Making a difference to many

Making a difference to many

15 March 2019

I was one of six children to adventurous and curious parents. We lived in various countries around the globe, including Italy and the US, and our way of doing things was always a little unconventional. When we went on holidays, we went camping in famous European cities and slept in ‘sleeping sheets’ that my mother had sewn from scraps of material with kid-friendly prints. From my father, I learned to ‘work hard and play hard.’ A family joke was that a 30-minute bushwalk with my parents could take upwards of 2 hours, given that we had to examine every native plant along the track. My father, who was an anesthesiologist, and my mother, who taught and researched public health, never pressured us to follow them in their medical careers. But my mother would often talk about the joys of impacting people’s lives with epidemiological research and public health policies. Her mantra of ‘making a difference to many’ really struck a chord with me.

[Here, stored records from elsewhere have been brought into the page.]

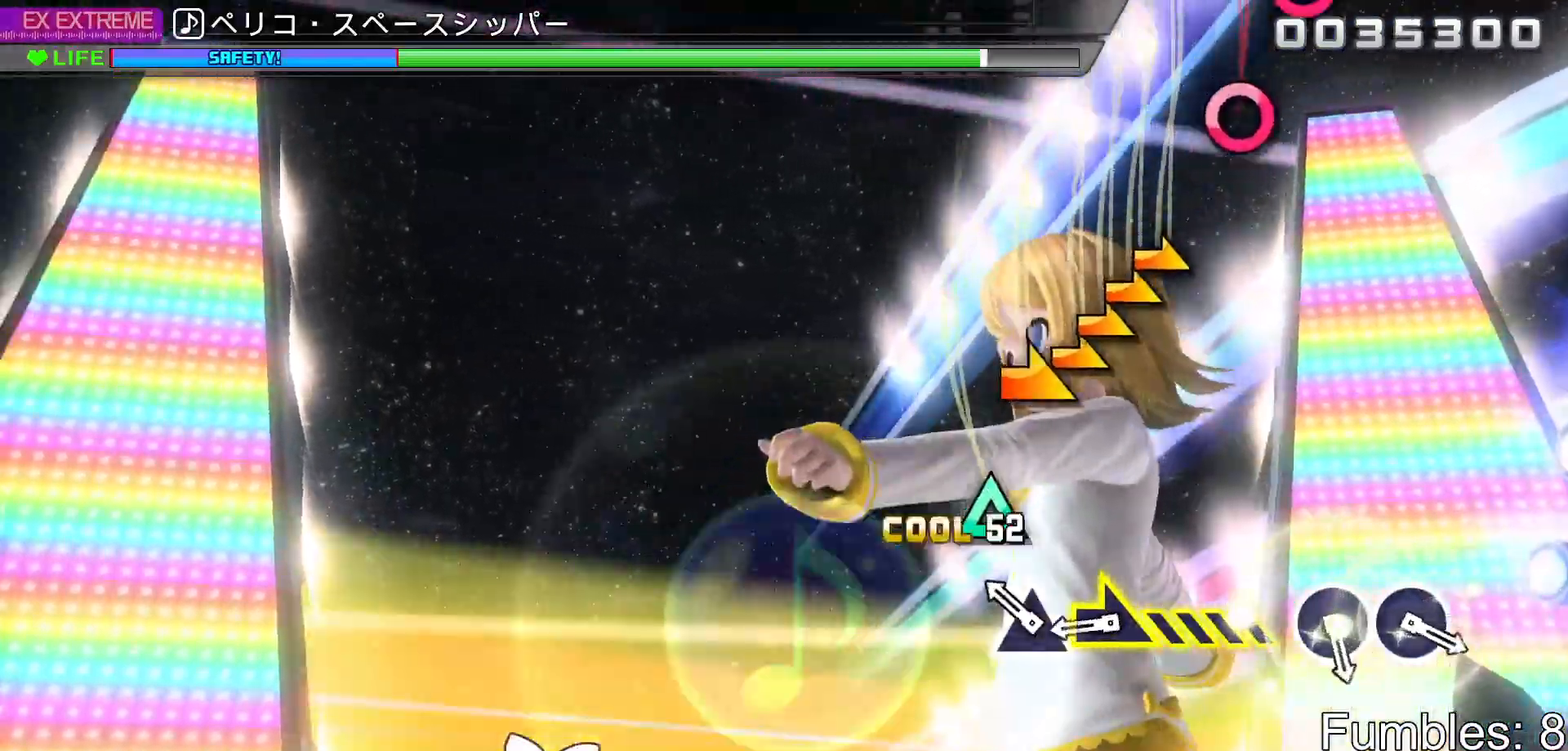
{"buttons": [], "left_stick": "right", "right_stick": "center", "events": [[17, "TRIANGLE", "down"], [117, "TRIANGLE", "up"], [200, "TRIANGLE", "down"], [317, "TRIANGLE", "up"], [367, "left_stick", "right"]]}
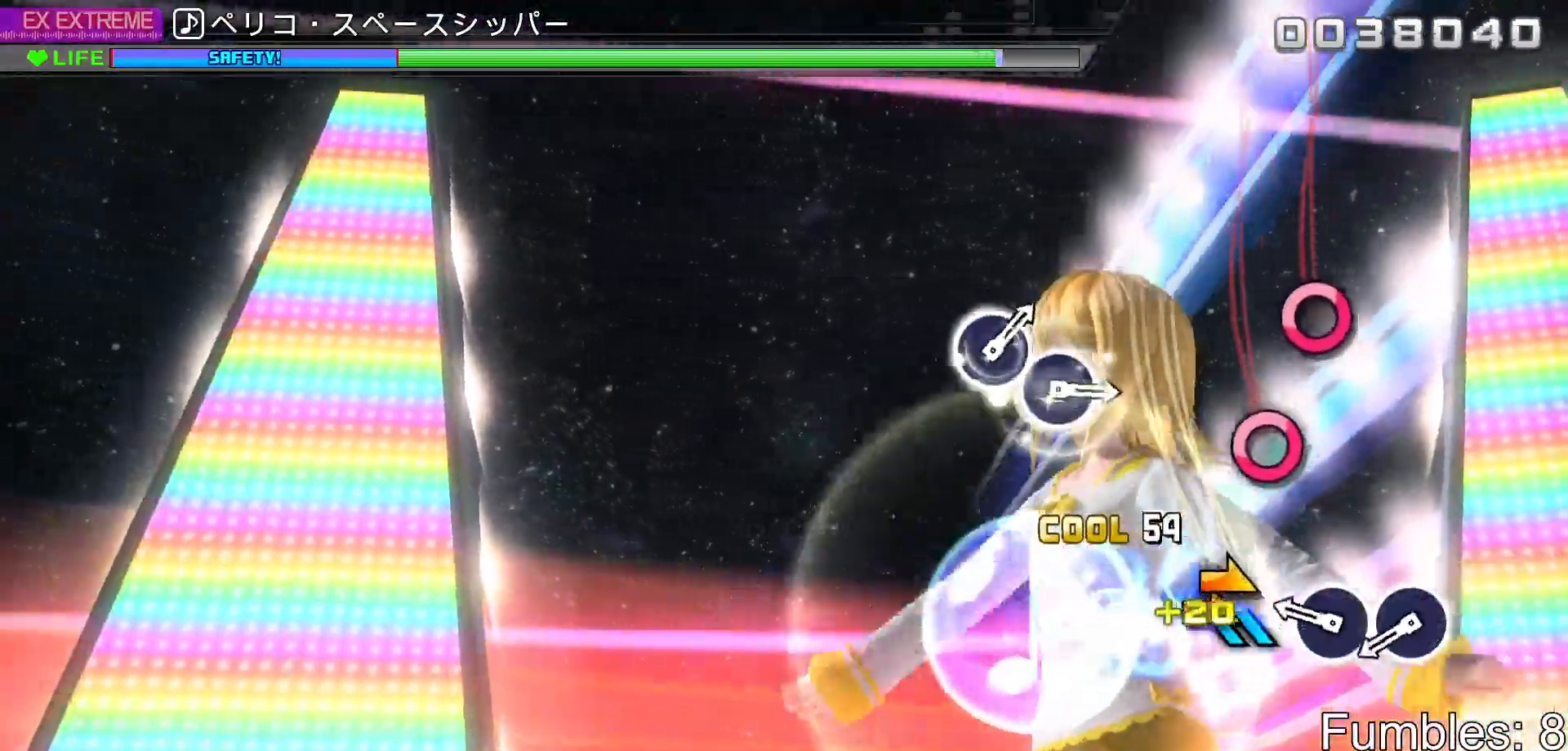
{"buttons": ["CIRCLE"], "left_stick": "center", "right_stick": "center", "events": [[183, "left_stick", "center"], [300, "CIRCLE", "down"], [417, "CIRCLE", "up"], [500, "CIRCLE", "down"]]}
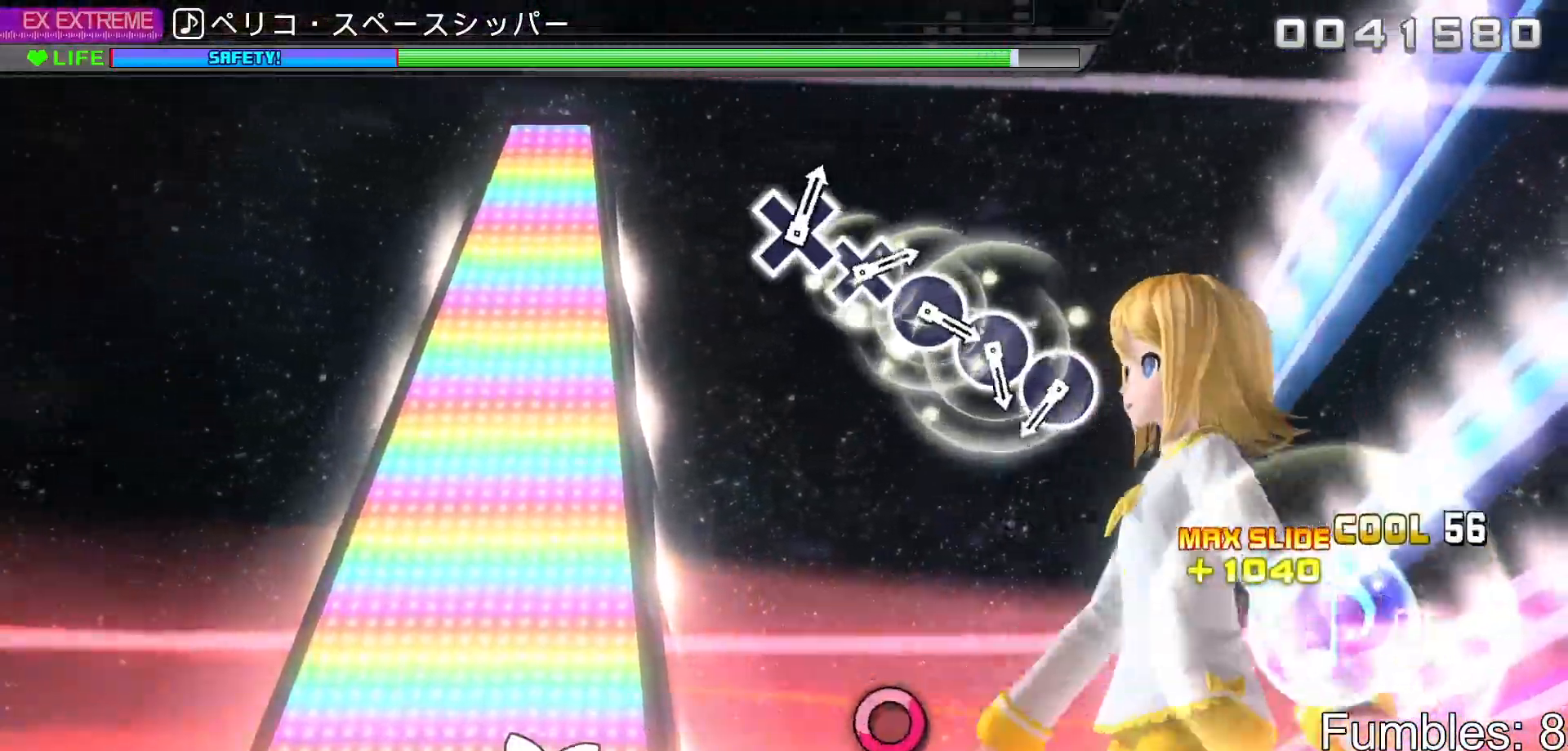
{"buttons": [], "left_stick": "center", "right_stick": "center", "events": [[150, "CIRCLE", "up"]]}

I grew up reading the medical books my parents owned. This might be why after completing a PhD in chemistry (supervised by a powerhouse of a mentor, Margaret Harding) and a Fulbright postdoctoral fellowship with Reza Ghadiri at The Scripps Research Institute in California, I felt that my chemistry PhD could be supplemented with in-depth medical knowledge. So I went to medical school, which I completed in 2000.

A sliding doors moment came a few years later when I had a chance meeting with the Australian pathologist Richard Scolyer. I had just had my third baby and completed my oncology training, and I was considering which area of cancer to specialize in. Richard cycled past my backyard in Sydney and stopped to chat. “You’re crazy if you don’t get into melanoma,” he said. He explained that we Australians have one of the highest incidences of the disease in the world, with no effective drug therapies. Becoming a melanoma specialist would therefore be a huge opportunity to effect change.

Melanoma and its risks were not new to me. My father would warn us of the risk of damage from ultraviolet rays and would wear long-sleeved shirts and wide-brimmed hats outdoors at a time when sunburns weren’t thought of as seriously as they are today. Later, in medical school, I had researched melanoma of the head and neck. So when Richard suggested melanoma as a specialization, I think a part of me was already ready for it.

I loved studying cancer. There were many opportunities to perform research and to make a difference in melanoma. My first four years as a medical oncologist and translational researcher were self-funded by grants I wrote. At the time, despite having three children, the oldest of whom was 4, I was not allowed to take the grant part-time. This was challenging, as I had to juggle schedules at home, the clinic and the research lab.

Fast-forward more than a decade, and Scolyer are I are now co-medical directors of Melanoma Institute Australia. We are working towards what was once unthinkable—zero deaths from melanoma. My work now focuses on targeted and immune therapies in melanoma, which have significantly improved the survival of patients with advanced melanoma and have even cured some. When I entered the melanoma field, more than 90% of patients with advanced melanoma did not live longer than three years after diagnosis. Now, more than 50% of patients make it past three years.

However, many challenges remain. Determining specific mechanisms of resistance, which is a growing problem, is a current research focus in our laboratory. We’re also testing different ways to administer drugs. Trials in patients with stage III cancers suggest immunotherapy works better before surgery than after, and we think that this is because the presence of the tumor helps elicit a stronger antitumor response from the immune system.

Reflecting on my career path brings to mind so many influences, both people and experiences, that were critical to my career. I am a proud mum to three teenage daughters and have achieved all these things with the support of my free-thinking and visionary husband Greg, who predicted that there’d be a huge wave in melanoma research and that I had to catch it. With the continued support of my family and colleagues, I look forward to achieving zero deaths from melanoma in my lifetime and to making a difference to many.